What is being asked:
Reproduce every line of the entries verbatim.

(Recorded data)
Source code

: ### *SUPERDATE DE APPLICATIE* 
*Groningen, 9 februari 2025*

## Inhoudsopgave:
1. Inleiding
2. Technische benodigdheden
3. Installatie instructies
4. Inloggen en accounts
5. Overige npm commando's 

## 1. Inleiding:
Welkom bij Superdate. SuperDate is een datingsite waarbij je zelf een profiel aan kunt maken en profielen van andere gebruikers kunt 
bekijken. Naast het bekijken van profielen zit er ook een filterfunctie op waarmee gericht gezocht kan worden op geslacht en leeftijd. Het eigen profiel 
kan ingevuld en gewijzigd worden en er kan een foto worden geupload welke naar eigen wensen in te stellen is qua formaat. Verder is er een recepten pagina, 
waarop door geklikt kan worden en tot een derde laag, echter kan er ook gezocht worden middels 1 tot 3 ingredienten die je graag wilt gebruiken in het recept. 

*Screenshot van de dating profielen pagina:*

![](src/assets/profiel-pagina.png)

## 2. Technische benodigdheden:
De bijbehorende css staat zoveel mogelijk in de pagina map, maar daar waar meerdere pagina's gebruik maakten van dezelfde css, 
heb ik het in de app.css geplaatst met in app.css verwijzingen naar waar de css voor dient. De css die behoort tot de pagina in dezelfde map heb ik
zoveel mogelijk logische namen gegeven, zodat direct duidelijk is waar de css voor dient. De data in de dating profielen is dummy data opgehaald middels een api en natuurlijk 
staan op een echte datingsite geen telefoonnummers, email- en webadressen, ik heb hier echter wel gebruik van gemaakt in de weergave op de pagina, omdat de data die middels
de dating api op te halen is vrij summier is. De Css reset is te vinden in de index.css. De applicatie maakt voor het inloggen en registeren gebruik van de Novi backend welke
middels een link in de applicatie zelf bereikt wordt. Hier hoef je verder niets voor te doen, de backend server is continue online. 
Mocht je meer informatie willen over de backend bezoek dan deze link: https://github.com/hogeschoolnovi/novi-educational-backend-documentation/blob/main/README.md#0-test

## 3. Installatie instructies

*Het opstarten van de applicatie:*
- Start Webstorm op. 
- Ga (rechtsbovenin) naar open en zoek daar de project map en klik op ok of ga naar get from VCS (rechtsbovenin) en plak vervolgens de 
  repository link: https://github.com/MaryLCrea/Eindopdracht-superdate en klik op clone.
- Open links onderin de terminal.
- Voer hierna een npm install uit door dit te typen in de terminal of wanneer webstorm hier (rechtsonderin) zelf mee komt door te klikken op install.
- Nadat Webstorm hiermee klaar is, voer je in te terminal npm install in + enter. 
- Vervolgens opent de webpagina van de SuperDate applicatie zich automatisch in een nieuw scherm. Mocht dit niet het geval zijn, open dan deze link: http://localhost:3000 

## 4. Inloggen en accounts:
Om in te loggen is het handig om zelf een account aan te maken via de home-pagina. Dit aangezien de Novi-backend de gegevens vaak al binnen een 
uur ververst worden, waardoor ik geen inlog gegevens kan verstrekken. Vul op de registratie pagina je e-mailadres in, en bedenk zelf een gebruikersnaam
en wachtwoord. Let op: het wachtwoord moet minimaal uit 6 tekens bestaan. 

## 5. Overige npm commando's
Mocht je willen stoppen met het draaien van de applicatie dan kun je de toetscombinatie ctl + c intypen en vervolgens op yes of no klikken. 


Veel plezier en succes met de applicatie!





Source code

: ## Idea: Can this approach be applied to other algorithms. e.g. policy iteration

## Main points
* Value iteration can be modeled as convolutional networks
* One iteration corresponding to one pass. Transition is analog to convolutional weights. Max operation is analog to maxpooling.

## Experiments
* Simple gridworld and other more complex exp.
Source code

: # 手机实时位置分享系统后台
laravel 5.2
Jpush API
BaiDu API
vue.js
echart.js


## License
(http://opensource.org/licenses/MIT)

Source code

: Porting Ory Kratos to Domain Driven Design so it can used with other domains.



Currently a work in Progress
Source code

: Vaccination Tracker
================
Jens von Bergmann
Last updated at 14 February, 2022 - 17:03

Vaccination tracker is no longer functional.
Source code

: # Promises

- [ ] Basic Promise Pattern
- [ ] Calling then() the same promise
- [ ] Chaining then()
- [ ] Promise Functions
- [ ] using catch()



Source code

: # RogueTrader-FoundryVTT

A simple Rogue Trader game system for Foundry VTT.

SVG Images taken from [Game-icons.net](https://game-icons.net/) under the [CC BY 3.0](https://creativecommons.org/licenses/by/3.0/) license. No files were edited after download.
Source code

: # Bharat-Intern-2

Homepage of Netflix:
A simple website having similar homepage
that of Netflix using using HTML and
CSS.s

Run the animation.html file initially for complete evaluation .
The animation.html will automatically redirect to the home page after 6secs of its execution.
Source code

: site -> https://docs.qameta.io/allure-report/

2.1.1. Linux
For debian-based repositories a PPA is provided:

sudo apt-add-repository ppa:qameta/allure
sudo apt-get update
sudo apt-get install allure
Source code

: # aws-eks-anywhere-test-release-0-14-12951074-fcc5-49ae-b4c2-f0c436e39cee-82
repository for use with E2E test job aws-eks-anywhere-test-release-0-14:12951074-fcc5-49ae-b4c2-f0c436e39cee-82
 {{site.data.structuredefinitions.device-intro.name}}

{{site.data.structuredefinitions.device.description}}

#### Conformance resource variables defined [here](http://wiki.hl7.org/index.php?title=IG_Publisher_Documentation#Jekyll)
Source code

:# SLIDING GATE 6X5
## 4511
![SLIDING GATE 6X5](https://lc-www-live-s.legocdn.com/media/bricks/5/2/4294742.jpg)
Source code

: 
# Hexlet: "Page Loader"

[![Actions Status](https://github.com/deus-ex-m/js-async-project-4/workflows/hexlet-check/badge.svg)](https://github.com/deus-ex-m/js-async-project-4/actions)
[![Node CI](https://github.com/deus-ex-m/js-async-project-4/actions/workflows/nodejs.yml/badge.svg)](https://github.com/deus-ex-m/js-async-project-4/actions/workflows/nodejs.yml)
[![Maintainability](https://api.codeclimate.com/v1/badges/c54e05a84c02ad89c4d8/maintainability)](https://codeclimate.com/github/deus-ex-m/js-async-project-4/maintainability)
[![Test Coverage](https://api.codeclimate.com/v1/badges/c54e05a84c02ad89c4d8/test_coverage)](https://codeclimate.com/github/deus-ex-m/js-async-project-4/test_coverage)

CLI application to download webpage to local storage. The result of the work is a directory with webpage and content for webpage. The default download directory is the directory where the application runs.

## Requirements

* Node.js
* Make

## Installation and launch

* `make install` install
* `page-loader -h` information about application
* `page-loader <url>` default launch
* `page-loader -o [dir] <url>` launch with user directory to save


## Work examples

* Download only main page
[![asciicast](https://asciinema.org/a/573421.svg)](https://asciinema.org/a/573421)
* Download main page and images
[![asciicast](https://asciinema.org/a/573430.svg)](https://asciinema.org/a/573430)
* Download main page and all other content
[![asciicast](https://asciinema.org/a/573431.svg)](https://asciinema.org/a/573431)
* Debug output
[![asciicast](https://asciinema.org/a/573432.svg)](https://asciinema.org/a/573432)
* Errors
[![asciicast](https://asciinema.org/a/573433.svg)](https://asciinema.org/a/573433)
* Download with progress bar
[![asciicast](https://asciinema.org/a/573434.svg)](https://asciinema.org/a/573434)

Task solution:
Source code

: ### *SUPERDATE DE APPLICATIE* 
*Groningen, 9 februari 2025*

## Inhoudsopgave:
1. Inleiding
2. Technische benodigdheden
3. Installatie instructies
4. Inloggen en accounts
5. Overige npm commando's 

## 1. Inleiding:
Welkom bij Superdate. SuperDate is een datingsite waarbij je zelf een profiel aan kunt maken en profielen van andere gebruikers kunt 
bekijken. Naast het bekijken van profielen zit er ook een filterfunctie op waarmee gericht gezocht kan worden op geslacht en leeftijd. Het eigen profiel 
kan ingevuld en gewijzigd worden en er kan een foto worden geupload welke naar eigen wensen in te stellen is qua formaat. Verder is er een recepten pagina, 
waarop door geklikt kan worden en tot een derde laag, echter kan er ook gezocht worden middels 1 tot 3 ingredienten die je graag wilt gebruiken in het recept. 

*Screenshot van de dating profielen pagina:*

![](src/assets/profiel-pagina.png)

## 2. Technische benodigdheden:
De bijbehorende css staat zoveel mogelijk in de pagina map, maar daar waar meerdere pagina's gebruik maakten van dezelfde css, 
heb ik het in de app.css geplaatst met in app.css verwijzingen naar waar de css voor dient. De css die behoort tot de pagina in dezelfde map heb ik
zoveel mogelijk logische namen gegeven, zodat direct duidelijk is waar de css voor dient. De data in de dating profielen is dummy data opgehaald middels een api en natuurlijk 
staan op een echte datingsite geen telefoonnummers, email- en webadressen, ik heb hier echter wel gebruik van gemaakt in de weergave op de pagina, omdat de data die middels
de dating api op te halen is vrij summier is. De Css reset is te vinden in de index.css. De applicatie maakt voor het inloggen en registeren gebruik van de Novi backend welke
middels een link in de applicatie zelf bereikt wordt. Hier hoef je verder niets voor te doen, de backend server is continue online. 
Mocht je meer informatie willen over de backend bezoek dan deze link: https://github.com/hogeschoolnovi/novi-educational-backend-documentation/blob/main/README.md#0-test

## 3. Installatie instructies

*Het opstarten van de applicatie:*
- Start Webstorm op. 
- Ga (rechtsbovenin) naar open en zoek daar de project map en klik op ok of ga naar get from VCS (rechtsbovenin) en plak vervolgens de 
  repository link: https://github.com/MaryLCrea/Eindopdracht-superdate en klik op clone.
- Open links onderin de terminal.
- Voer hierna een npm install uit door dit te typen in de terminal of wanneer webstorm hier (rechtsonderin) zelf mee komt door te klikken op install.
- Nadat Webstorm hiermee klaar is, voer je in te terminal npm install in + enter. 
- Vervolgens opent de webpagina van de SuperDate applicatie zich automatisch in een nieuw scherm. Mocht dit niet het geval zijn, open dan deze link: http://localhost:3000 

## 4. Inloggen en accounts:
Om in te loggen is het handig om zelf een account aan te maken via de home-pagina. Dit aangezien de Novi-backend de gegevens vaak al binnen een 
uur ververst worden, waardoor ik geen inlog gegevens kan verstrekken. Vul op de registratie pagina je e-mailadres in, en bedenk zelf een gebruikersnaam
en wachtwoord. Let op: het wachtwoord moet minimaal uit 6 tekens bestaan. 

## 5. Overige npm commando's
Mocht je willen stoppen met het draaien van de applicatie dan kun je de toetscombinatie ctl + c intypen en vervolgens op yes of no klikken. 


Veel plezier en succes met de applicatie!





Source code

: ## Idea: Can this approach be applied to other algorithms. e.g. policy iteration

## Main points
* Value iteration can be modeled as convolutional networks
* One iteration corresponding to one pass. Transition is analog to convolutional weights. Max operation is analog to maxpooling.

## Experiments
* Simple gridworld and other more complex exp.
Source code

: # 手机实时位置分享系统后台
laravel 5.2
Jpush API
BaiDu API
vue.js
echart.js


## License
(http://opensource.org/licenses/MIT)

Source code

: Porting Ory Kratos to Domain Driven Design so it can used with other domains.



Currently a work in Progress
Source code

: Vaccination Tracker
================
Jens von Bergmann
Last updated at 14 February, 2022 - 17:03

Vaccination tracker is no longer functional.
Source code

: # Promises

- [ ] Basic Promise Pattern
- [ ] Calling then() the same promise
- [ ] Chaining then()
- [ ] Promise Functions
- [ ] using catch()



Source code

: # RogueTrader-FoundryVTT

A simple Rogue Trader game system for Foundry VTT.

SVG Images taken from [Game-icons.net](https://game-icons.net/) under the [CC BY 3.0](https://creativecommons.org/licenses/by/3.0/) license. No files were edited after download.
Source code

: # Bharat-Intern-2

Homepage of Netflix:
A simple website having similar homepage
that of Netflix using using HTML and
CSS.s

Run the animation.html file initially for complete evaluation .
The animation.html will automatically redirect to the home page after 6secs of its execution.
Source code

: site -> https://docs.qameta.io/allure-report/

2.1.1. Linux
For debian-based repositories a PPA is provided:

sudo apt-add-repository ppa:qameta/allure
sudo apt-get update
sudo apt-get install allure
Source code

: # aws-eks-anywhere-test-release-0-14-12951074-fcc5-49ae-b4c2-f0c436e39cee-82
repository for use with E2E test job aws-eks-anywhere-test-release-0-14:12951074-fcc5-49ae-b4c2-f0c436e39cee-82
 {{site.data.structuredefinitions.device-intro.name}}

{{site.data.structuredefinitions.device.description}}

#### Conformance resource variables defined [here](http://wiki.hl7.org/index.php?title=IG_Publisher_Documentation#Jekyll)
Source code

:# SLIDING GATE 6X5
## 4511
![SLIDING GATE 6X5](https://lc-www-live-s.legocdn.com/media/bricks/5/2/4294742.jpg)
Source code

: 
# Hexlet: "Page Loader"

[![Actions Status](https://github.com/deus-ex-m/js-async-project-4/workflows/hexlet-check/badge.svg)](https://github.com/deus-ex-m/js-async-project-4/actions)
[![Node CI](https://github.com/deus-ex-m/js-async-project-4/actions/workflows/nodejs.yml/badge.svg)](https://github.com/deus-ex-m/js-async-project-4/actions/workflows/nodejs.yml)
[![Maintainability](https://api.codeclimate.com/v1/badges/c54e05a84c02ad89c4d8/maintainability)](https://codeclimate.com/github/deus-ex-m/js-async-project-4/maintainability)
[![Test Coverage](https://api.codeclimate.com/v1/badges/c54e05a84c02ad89c4d8/test_coverage)](https://codeclimate.com/github/deus-ex-m/js-async-project-4/test_coverage)

CLI application to download webpage to local storage. The result of the work is a directory with webpage and content for webpage. The default download directory is the directory where the application runs.

## Requirements

* Node.js
* Make

## Installation and launch

* `make install` install
* `page-loader -h` information about application
* `page-loader <url>` default launch
* `page-loader -o [dir] <url>` launch with user directory to save


## Work examples

* Download only main page
[![asciicast](https://asciinema.org/a/573421.svg)](https://asciinema.org/a/573421)
* Download main page and images
[![asciicast](https://asciinema.org/a/573430.svg)](https://asciinema.org/a/573430)
* Download main page and all other content
[![asciicast](https://asciinema.org/a/573431.svg)](https://asciinema.org/a/573431)
* Debug output
[![asciicast](https://asciinema.org/a/573432.svg)](https://asciinema.org/a/573432)
* Errors
[![asciicast](https://asciinema.org/a/573433.svg)](https://asciinema.org/a/573433)
* Download with progress bar
[![asciicast](https://asciinema.org/a/573434.svg)](https://asciinema.org/a/573434)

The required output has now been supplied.